Wenn ich ehrlich bin, Jannik, bei deiner Anfrage hier im Forum habe ich zuerst an einen verspäteten 1.-April-Scherz gedacht. Warum soll man aber nicht auch mit einer alten Druckmaschine seinen Brotkorb füllen können? Dass dies möglich ist, zeigen einige Forumsteilnehmer eindrücklich. Und beim Stöbern im Internet findet man zahllose Clips aus aller Welt, welche Drucker beim Arbeiten mit urururalten Maschinen zeigen.
Du aber bist in Deutschland und dein Arbeitsplatz ist nicht in einer Museumsdruckerei, in welcher andere Regeln gelten als in einem Produktionsbetrieb.
Du musst es so sehen: Die GTO wurde damals konzipiert für einen wachsenden Markt. Druckereien konnten in den 70er und 80er Jahren des vergangenen Jahrhunderts für ihre Arbeit verlangen, was sie wollten. Die Auftragsbücher waren randvoll, Auflagestückzahlen wurden nach Wunschdenken bestimmt und nicht nach realen Gegebenheiten.
Die Einrichtezeit der Druckmaschine spielte damals eine untergeordnete Rolle.
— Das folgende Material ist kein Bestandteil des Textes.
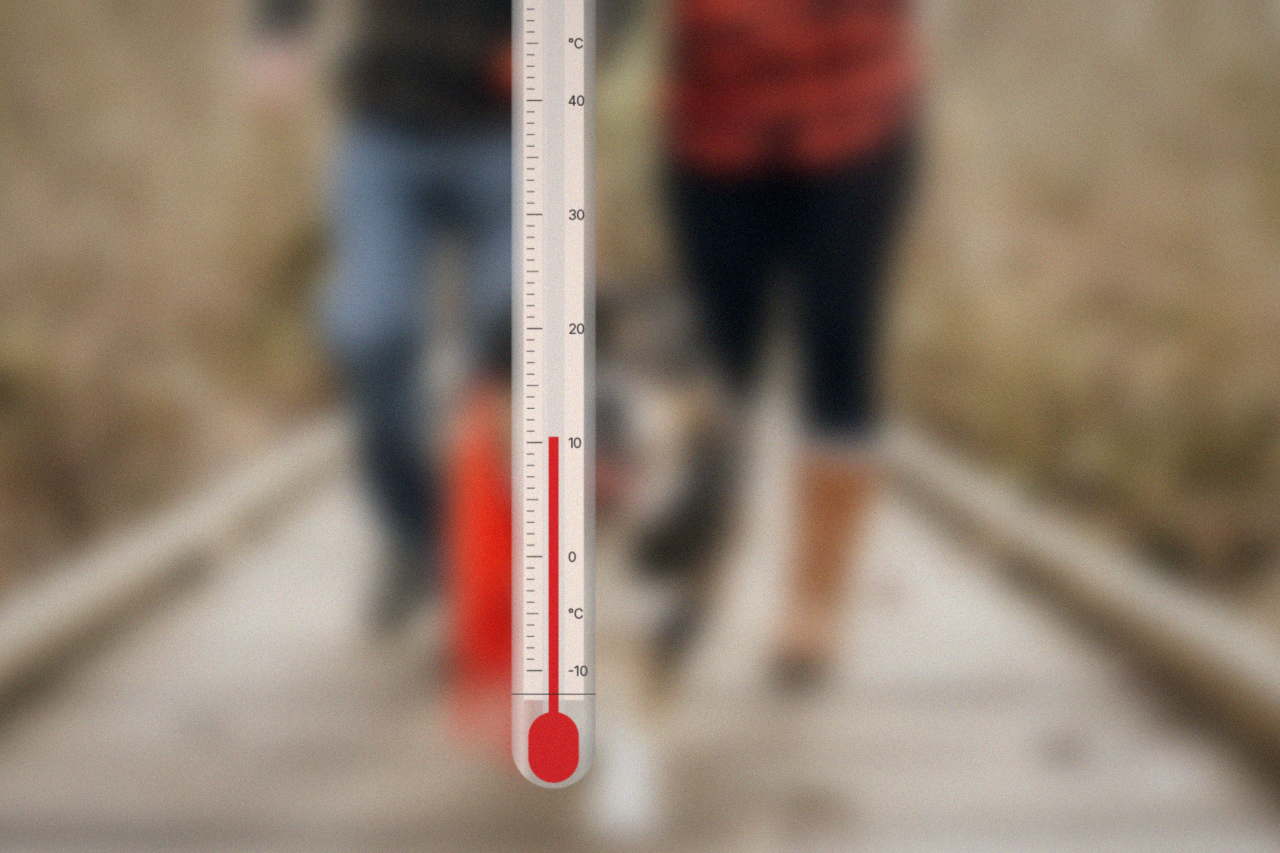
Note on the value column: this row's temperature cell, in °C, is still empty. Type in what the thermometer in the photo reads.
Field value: 10.5 °C
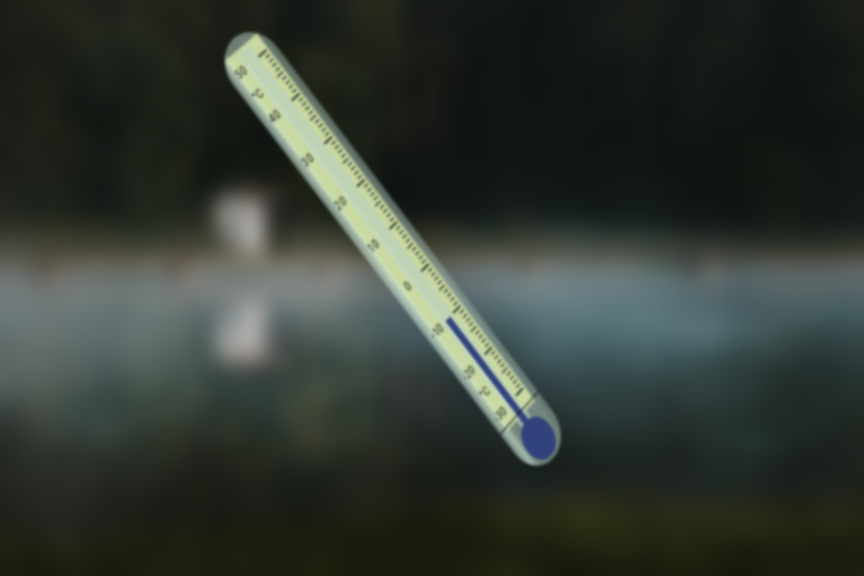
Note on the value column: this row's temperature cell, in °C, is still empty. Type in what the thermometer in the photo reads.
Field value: -10 °C
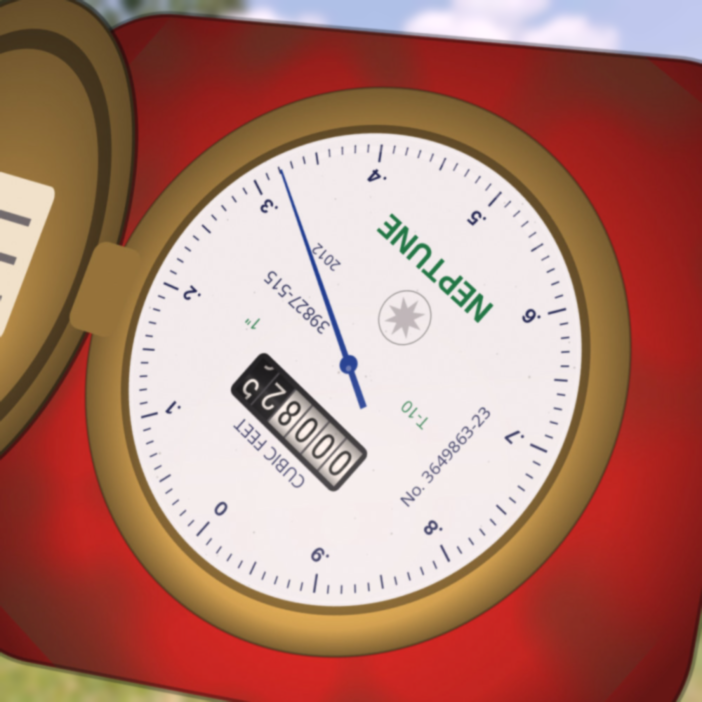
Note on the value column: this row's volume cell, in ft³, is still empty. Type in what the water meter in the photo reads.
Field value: 825.32 ft³
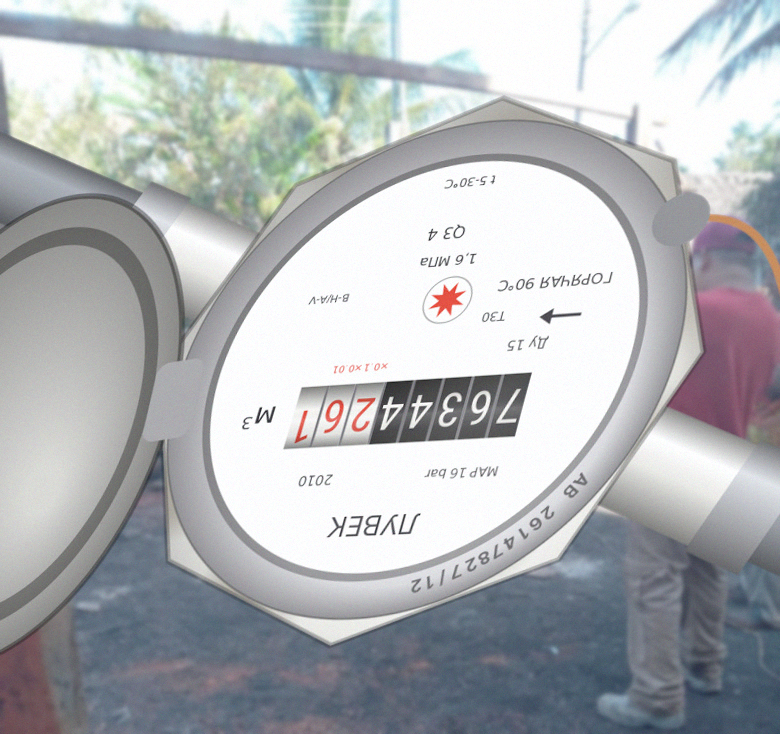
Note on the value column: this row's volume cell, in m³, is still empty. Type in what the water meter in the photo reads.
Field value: 76344.261 m³
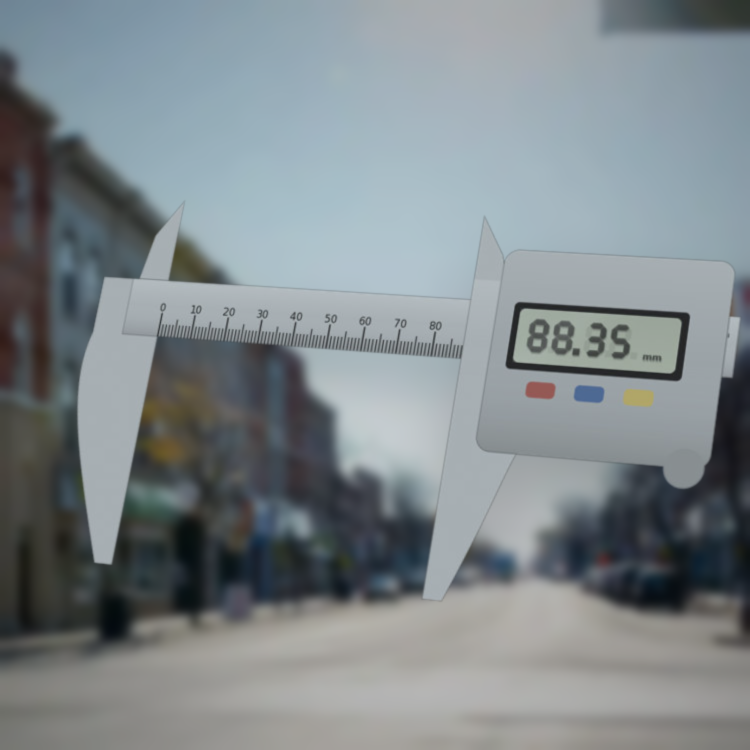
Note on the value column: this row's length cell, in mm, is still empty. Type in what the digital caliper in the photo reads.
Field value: 88.35 mm
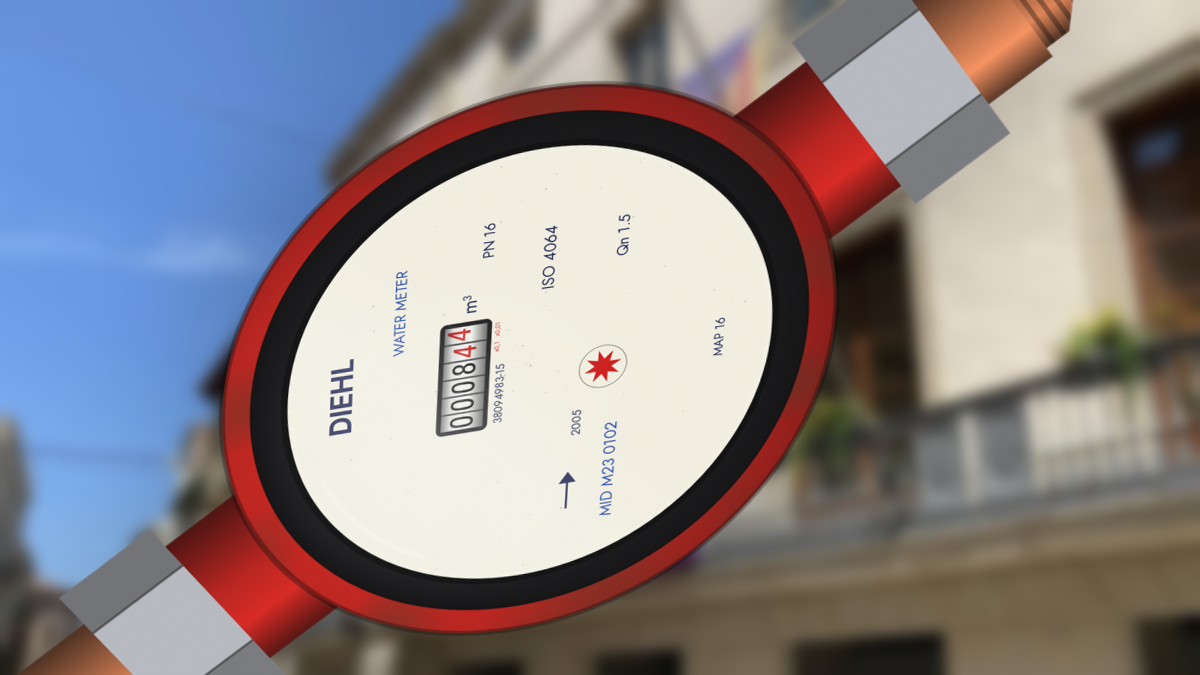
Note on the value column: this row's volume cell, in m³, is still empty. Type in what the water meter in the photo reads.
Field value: 8.44 m³
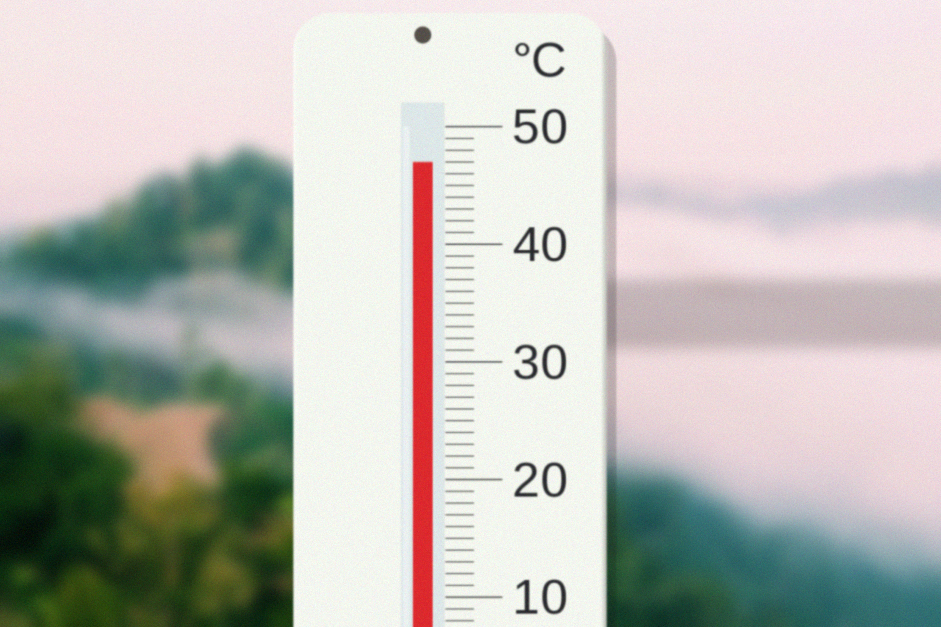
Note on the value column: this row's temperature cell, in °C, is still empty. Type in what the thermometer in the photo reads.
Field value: 47 °C
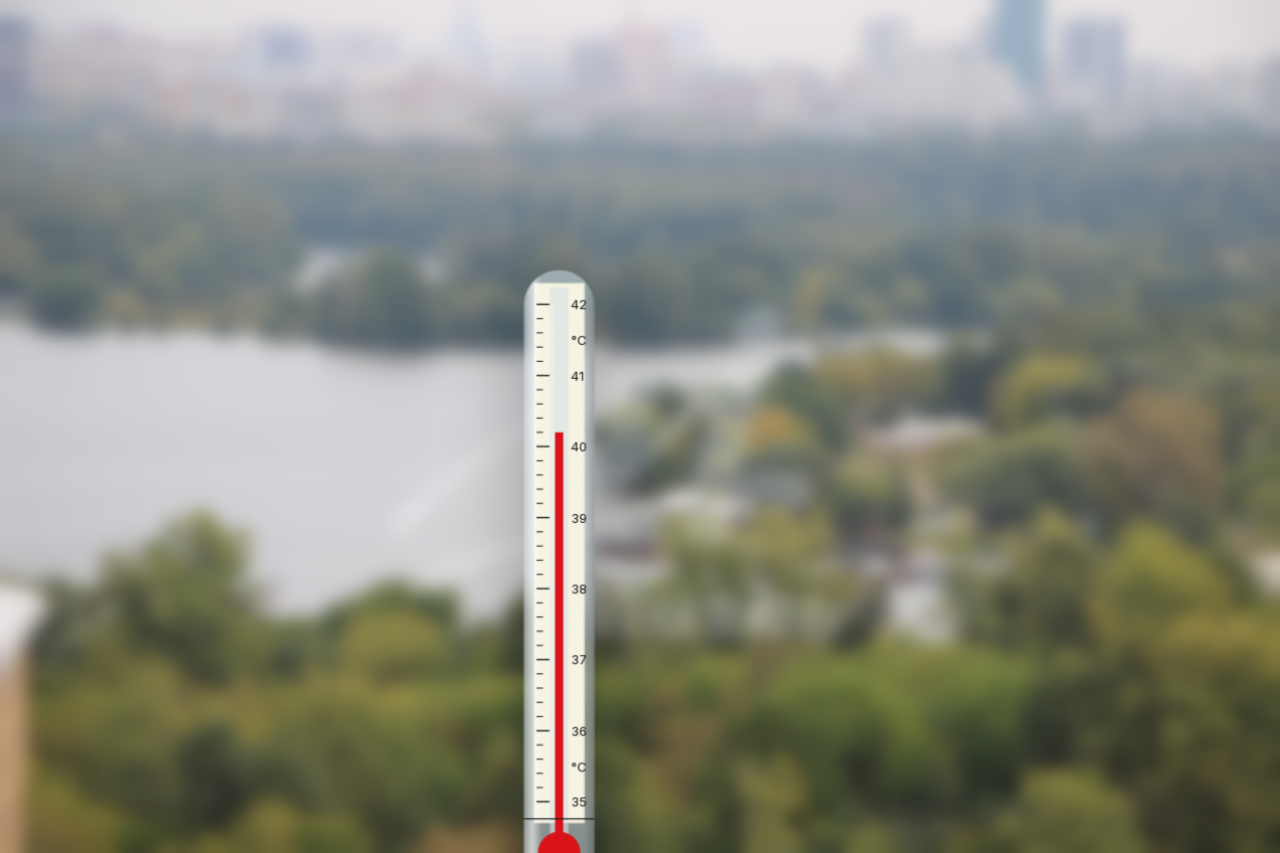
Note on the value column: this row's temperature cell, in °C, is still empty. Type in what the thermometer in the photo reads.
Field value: 40.2 °C
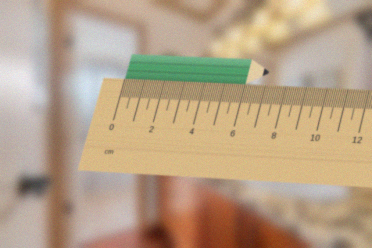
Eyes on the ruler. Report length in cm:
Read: 7 cm
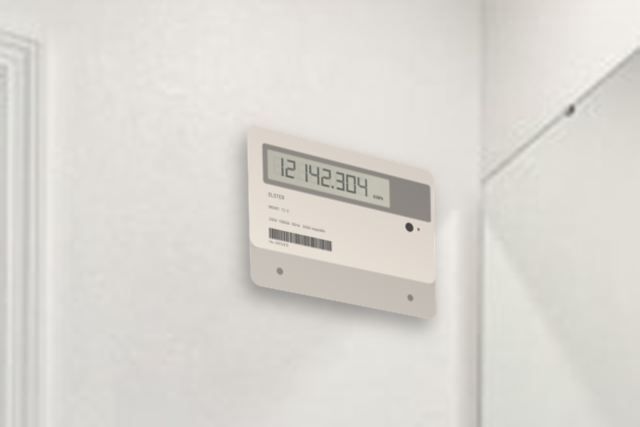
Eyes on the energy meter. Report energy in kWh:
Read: 12142.304 kWh
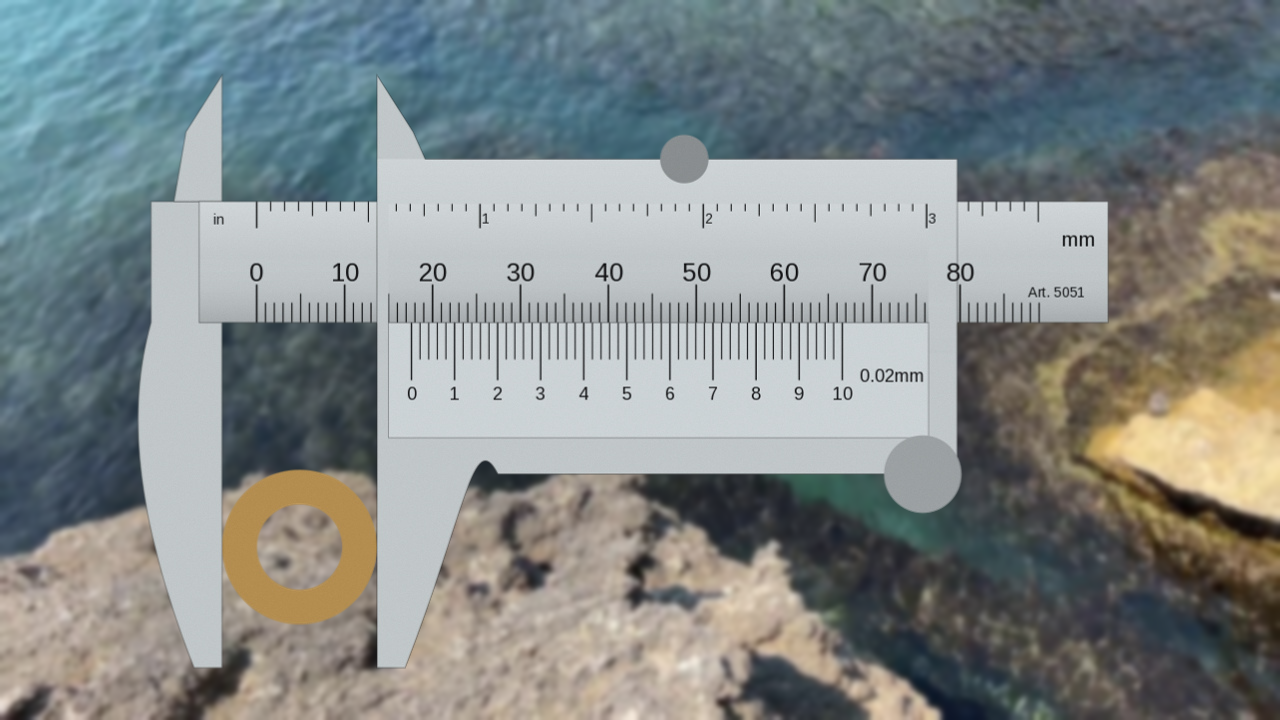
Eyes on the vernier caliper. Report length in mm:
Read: 17.6 mm
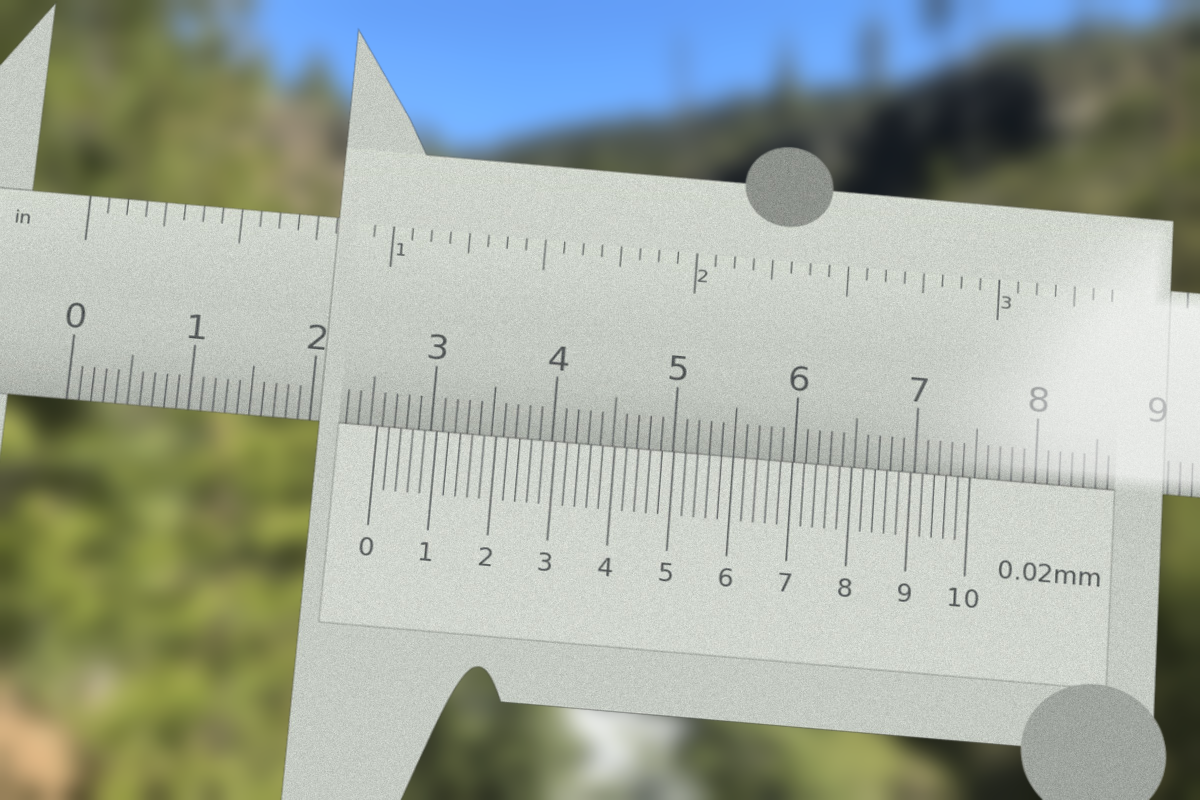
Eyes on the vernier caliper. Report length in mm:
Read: 25.6 mm
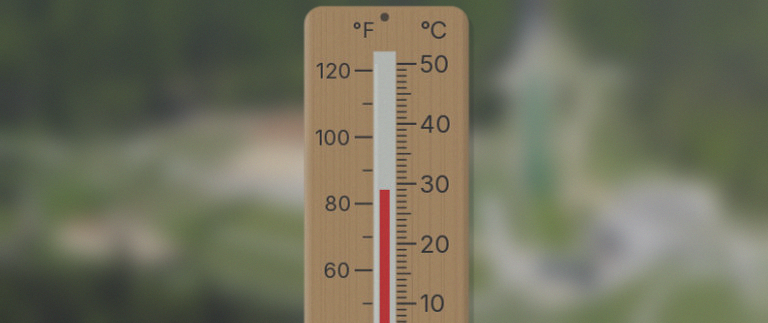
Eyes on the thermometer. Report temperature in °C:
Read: 29 °C
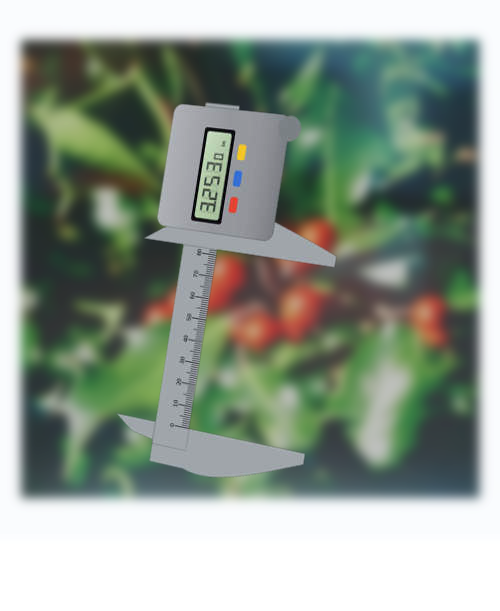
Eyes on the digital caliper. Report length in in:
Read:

Was sind zwei, drei Stunden Einrichten, wenn anschliessend der Job "eine Woche" auf der Maschine läuft. Vierzig Jahre später haben sich die Anforderungen an eine Druckmaschine aber radikal geändert: Geringe Margen, hohe Einkaufspreise, kleine und kleinste Auflagen, wenig Personal, Konkurrenzdruck sind heute die Stichworte.
Ich zweifle sehr, ob eine manuelle 4/5-Farben-GTO heute in Europa den Gegebenheiten des Marktes noch genügt. Die neueren GTOs mit Automatismen und Farbfernsteuerung sind bestimmt besser geeignet, aber auch bei diesen Maschinen fehlen viele Routinen wie Waschanlagen für Farbwerk, Gummituch und Druckzylinder. Vom manuellen Einspannen der Druckplatten ganz zu schweigen. Schon das Durchwaschen einer 4-Farben-GTO wird zum Nachmittag füllenden Programm.
Interessant in diesem Zusammenhang: Von Heidelberg ist im Internet ein Werkfilm aus der Zeit zu finden, in welchem die damals neuen SORM-Maschinen beworben wurden. Heidelberg propagierte für den Illustrationsdruck den Kauf einer Zweifarben-SORM und empfiehlt den Einsatz einer Vierfarben erst ab einer gewissen, grösseren Auflagenhöhe. Dieser Grundsatz gilt meiner Meinung nach auch heue noch für Maschinen dieser Generation.
Wer Kleinauflagen auf einer 4/5-Farben-GTO drucken will, muss einen guten Schuhmacher kennen.
Und dann kommt heute noch der Digitaldruck dazu, welcher das GTO-Format für kleine und mittlere Auflagen schon heute abdeckt. Auch Sicherheitsmerkmale können heute digital gedruckt werden wie fälschungssichere Farbe und Sicherheitsgitter auf jedem Bogen. (Für alle Unwissenden: Ein Sicherheitsgitter ist ein fast unsichtbarer Unterdruck, mit welchem ein gedruckter Bogen nach Auswertung einem Ausgabegerät mit Datum und Zeit zugeordnet werden kann.)
Also, Jannik, ich hoffe, diese Einschätzung hilft dir in der Entscheidfindung etwas weiter. Im Übrigen schliesse ich mich der Meinung von Karsten und Jakob an.